● Written task: Give again, word for word, every line below from the one that has "- Science compute" through the one that has "Different custom operator defining", both included, and no others.

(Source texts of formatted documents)
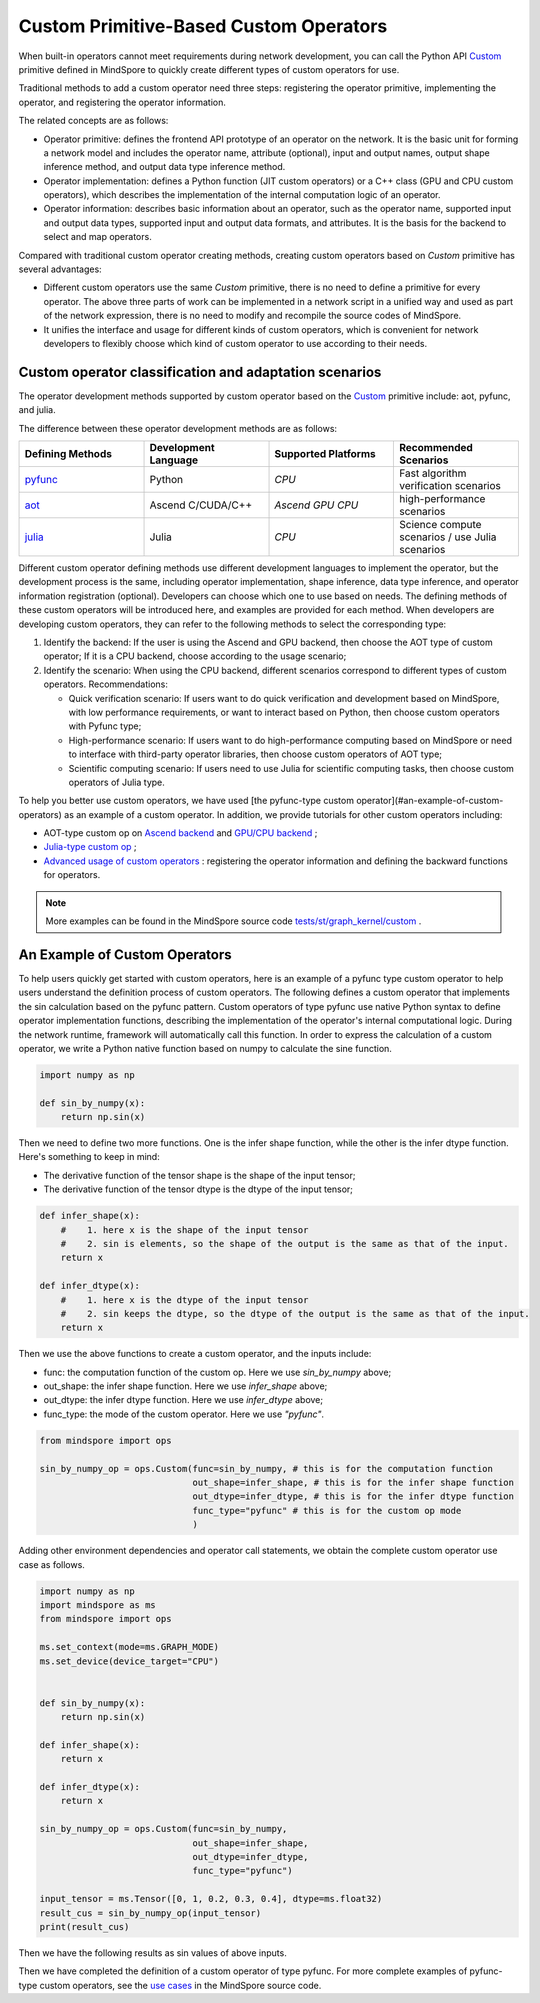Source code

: Custom Primitive-Based Custom Operators
========================================

.. image:: https://mindspore-website.obs.cn-north-4.myhuaweicloud.com/website-images/master/resource/_static/logo_source_en.svg
    :target: https://gitee.com/mindspore/docs/blob/master/tutorials/source_en/custom_program/operation/op_custom_prim.rst
    :alt: View Source On Gitee

When built-in operators cannot meet requirements during network development, you can call the Python API `Custom <https://www.mindspore.cn/docs/en/master/api_python/ops/mindspore.ops.Custom.html#mindspore-ops-custom>`_ primitive defined in MindSpore to quickly create different types of custom operators for use.

Traditional methods to add a custom operator need three steps: registering the operator primitive, implementing the operator, and registering the operator information.

The related concepts are as follows:

- Operator primitive: defines the frontend API prototype of an operator on the network. It is the basic unit for forming a network model and includes the operator name, attribute (optional), input and output names, output shape inference method, and output data type inference method.
- Operator implementation: defines a Python function (JIT custom operators) or a C++ class (GPU and CPU custom operators), which describes the implementation of the internal computation logic of an operator.
- Operator information: describes basic information about an operator, such as the operator name, supported input and output data types, supported input and output data formats, and attributes. It is the basis for the backend to select and map operators.

Compared with traditional custom operator creating methods, creating custom operators based on `Custom` primitive has several advantages:

- Different custom operators use the same `Custom` primitive, there is no need to define a primitive for every operator. The above three parts of work can be implemented in a network script in a unified way and used as part of the network expression, there is no need to modify and recompile the source codes of MindSpore.
- It unifies the interface and usage for different kinds of custom operators, which is convenient for network developers to flexibly choose which kind of custom operator to use according to their needs.

Custom operator classification and adaptation scenarios
-----------------------------------------------------------

The operator development methods supported by custom operator based on the `Custom <https://www.mindspore.cn/docs/en/master/api_python/ops/mindspore.ops.Custom.html#mindspore-ops-custom>`_ primitive include: aot, pyfunc, and julia.

The difference between these operator development methods are as follows:

.. list-table::
   :widths: 25 25 25 25
   :header-rows: 1

   * - Defining Methods
     - Development Language
     - Supported Platforms
     - Recommended Scenarios
   * - `pyfunc <#an-example-of-custom-operators>`_
     - Python
     - `CPU`
     - Fast algorithm verification scenarios
   * - `aot <https://www.mindspore.cn/tutorials/en/master/custom_program/operation/op_custom_aot.html>`_
     - Ascend C/CUDA/C++
     - `Ascend` `GPU` `CPU`
     - high-performance scenarios
   * - `julia <https://www.mindspore.cn/tutorials/en/master/custom_program/operation/op_custom_julia.html>`_
     - Julia
     - `CPU`
     - Science compute scenarios / use Julia scenarios

Different custom operator defining methods use different development languages to implement the operator, but the development process is the same, including operator implementation, shape inference, data type inference, and operator information registration (optional). Developers can choose which one to use based on needs. The defining methods of these custom operators will be introduced here, and examples are provided for each method. When developers are developing custom operators, they can refer to the following methods to select the corresponding type:

1. Identify the backend: If the user is using the Ascend and GPU backend, then choose the AOT type of custom operator; If it is a CPU backend, choose according to the usage scenario;
2. Identify the scenario: When using the CPU backend, different scenarios correspond to different types of custom operators. Recommendations:

   - Quick verification scenario: If users want to do quick verification and development based on MindSpore, with low performance requirements, or want to interact based on Python, then choose custom operators with Pyfunc type;
   - High-performance scenario: If users want to do high-performance computing based on MindSpore or need to interface with third-party operator libraries, then choose custom operators of AOT type;
   - Scientific computing scenario: If users need to use Julia for scientific computing tasks, then choose custom operators of Julia type.

To help you better use custom operators, we have used [the pyfunc-type custom operator](#an-example-of-custom-operators) as an example of a custom operator. In addition, we provide tutorials for other custom operators including:

- AOT-type custom op on `Ascend backend <https://www.mindspore.cn/tutorials/en/master/custom_program/operation/op_custom_ascendc.html>`_ and `GPU/CPU backend <https://www.mindspore.cn/tutorials/en/master/custom_program/operation/op_custom_aot.html>`_ ;
- `Julia-type custom op <https://www.mindspore.cn/tutorials/en/master/custom_program/operation/op_custom_julia.html>`_ ;
- `Advanced usage of custom operators <https://www.mindspore.cn/tutorials/en/master/custom_program/operation/op_custom_adv.html>`_ : registering the operator information and defining the backward functions for operators.

.. note::
    More examples can be found in the MindSpore source code `tests/st/graph_kernel/custom <https://gitee.com/mindspore/mindspore/tree/master/tests/st/graph_kernel/custom>`_ .

An Example of Custom Operators
--------------------------------

To help users quickly get started with custom operators, here is an example of a pyfunc type custom operator to help users understand the definition process of custom operators.
The following defines a custom operator that implements the sin calculation based on the pyfunc pattern.
Custom operators of type pyfunc use native Python syntax to define operator implementation functions, describing the implementation of the operator's internal computational logic.
During the network runtime, framework will automatically call this function. In order to express the calculation of a custom operator, we write a Python native function based on numpy to calculate the sine function.

.. code-block:: python

    import numpy as np

    def sin_by_numpy(x):
        return np.sin(x)

Then we need to define two more functions. One is the infer shape function, while the other is the infer dtype function. Here's something to keep in mind:

- The derivative function of the tensor shape is the shape of the input tensor;
- The derivative function of the tensor dtype is the dtype of the input tensor;

.. code-block:: python

    def infer_shape(x):
        #    1. here x is the shape of the input tensor
        #    2. sin is elements, so the shape of the output is the same as that of the input.
        return x

    def infer_dtype(x):
        #    1. here x is the dtype of the input tensor
        #    2. sin keeps the dtype, so the dtype of the output is the same as that of the input.
        return x

Then we use the above functions to create a custom operator, and the inputs include:

- func: the computation function of the custom op. Here we use `sin_by_numpy` above;
- out_shape: the infer shape function. Here we use `infer_shape` above;
- out_dtype: the infer dtype function. Here we use `infer_dtype` above;
- func_type: the mode of the custom operator. Here we use `"pyfunc"`.

.. code-block:: python
    
    from mindspore import ops

    sin_by_numpy_op = ops.Custom(func=sin_by_numpy, # this is for the computation function
                                 out_shape=infer_shape, # this is for the infer shape function
                                 out_dtype=infer_dtype, # this is for the infer dtype function
                                 func_type="pyfunc" # this is for the custom op mode
                                 )

Adding other environment dependencies and operator call statements, we obtain the complete custom operator use case as follows.

.. code-block:: python

    import numpy as np
    import mindspore as ms
    from mindspore import ops

    ms.set_context(mode=ms.GRAPH_MODE)
    ms.set_device(device_target="CPU")
    

    def sin_by_numpy(x):
        return np.sin(x)

    def infer_shape(x):
        return x

    def infer_dtype(x):
        return x

    sin_by_numpy_op = ops.Custom(func=sin_by_numpy,
                                 out_shape=infer_shape,
                                 out_dtype=infer_dtype,
                                 func_type="pyfunc")
   
    input_tensor = ms.Tensor([0, 1, 0.2, 0.3, 0.4], dtype=ms.float32)
    result_cus = sin_by_numpy_op(input_tensor)
    print(result_cus)

Then we have the following results as sin values of above inputs.

.. raw:: html

    <div class="highlight"><pre>
    [0.         0.841471   0.19866933 0.29552022 0.38941833]
    </pre></div>

Then we have completed the definition of a custom operator of type pyfunc. For more complete examples of pyfunc-type custom operators, see the `use cases <https://gitee.com/mindspore/mindspore/blob/master/tests/st/graph_kernel/custom/test_custom_pyfunc.py>`_ in the MindSpore source code.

● Completed task:
     - Science compute scenarios / use Julia scenarios

Different custom operator defining methods use different development languages to implement the operator, but the development process is the same, including operator implementation, shape inference, data type inference, and operator information registration (optional). Developers can choose which one to use based on needs. The defining methods of these custom operators will be introduced here, and examples are provided for each method. When developers are developing custom operators, they can refer to the following methods to select the corresponding type:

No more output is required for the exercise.